Now, wary residents are being asked to take the county’s word that everything will be A-OK when the incinerators are fired up. And they aren’t buying it. Melissa Johnson, president of the Vinings Village Homeowners Association, and board member Woodie Wisebram say Vinings residents are being asked to “accept additional emissions without baseline data, without transparency and without meaningful assurances that public health will not be compromised.”

 

They tell me their concern is not limited to biosolid incineration alone, but to its cumulative impact when added to the other emissions the locals are inhaling. Johnson and Wisebram say Vinings residents don’t know what is currently in the air they are breathing and have requested an independent air quality testing of the potential risks of mixing emissions from the Sutton plant, the Clayton plant, the asphalt plant, the Waste Management plant, Plant McDonough and Sterigenics and having it blow across Vinings. The county has said no.

 

The county says incinerators will be designed according to current EPA regulations and that Georgia’s Environmental Protection Division would do the air quality testing for them. Wrong answer. Based on the EPD’s abysmal performance as regards the Okefenokee, I wouldn’t trust them to test a cucumber, let alone the air I breath.

 

In a political irony, the Cobb commissioner representing the Vinings area is Erick Allen. This is the same Erick Allen who as a state representative was Sterigenic’s worst nightmare. And still is. If anyone can appreciate what Vinings is facing, it is Allen.

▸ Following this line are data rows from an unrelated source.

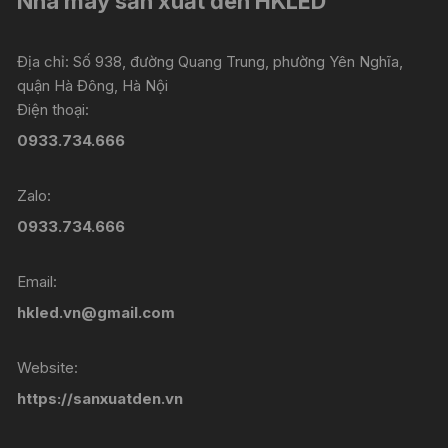
Nhà máy sản xuất đèn HKLED
Địa chỉ: Số 938, đường Quang Trung, phường Yên Nghĩa,
quận Hà Đông, Hà Nội
Điện thoại:
0933.734.666
Zalo:
0933.734.666
Email:
hkled.vn@gmail.com
Website:
https://sanxuatden.vn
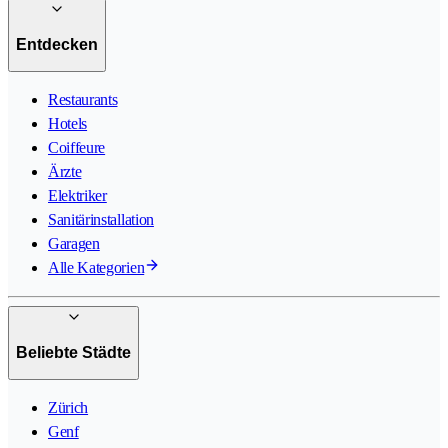
Entdecken
Restaurants
Hotels
Coiffeure
Ärzte
Elektriker
Sanitärinstallation
Garagen
Alle Kategorien
Beliebte Städte
Zürich
Genf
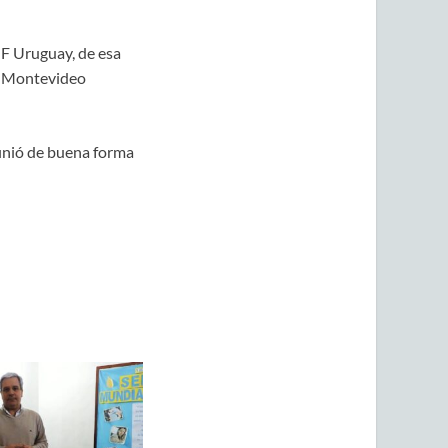
UF Uruguay, de esa
al Montevideo
finió de buena forma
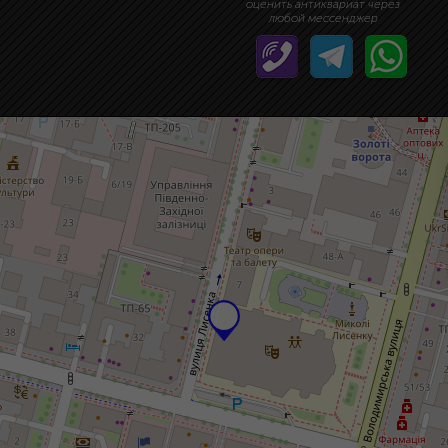
оценить антиквариат через
любой мессенджер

Allen says, “I completely understand where the Vinings folks are coming from and I share their concerns. We learned from Sterigenics that public health requires trusted verification, especially when trust in agencies like the EPD is low.” Johnson agrees and says she and her associates don’t believe the testing by the Georgia EPD will be sufficient. To that, I would add trustworthy.

 

“As a county, we are caught between a rock and a hard place,” Allen told me. “We are facing a genuine crisis due to declining options for sending biosolids to landfills. We have to find a viable solution, and we have very limited options. That being said, I am not willing to move forward on blind faith. I will not support this project unless we establish a fully transparent process that includes the comprehensive air quality emissions testing. If we cannot have hard data that shows it is safe to bring these incinerators online, I will not support it. Period.”

 

That raises an interesting question: What kind of comprehensive air quality emissions testing? An independent study measuring the existing pollutants before firing up the incinerators that the Vinings residents are requesting or leaving it to the EPD as the county has indicated? Stay tuned.

One thing for sure: Having the bureaucrats say “trust us” is not an option. That’s just blowing smoke. The good folks in Vinings are dealing with enough pollutants already without having to deal with that, too.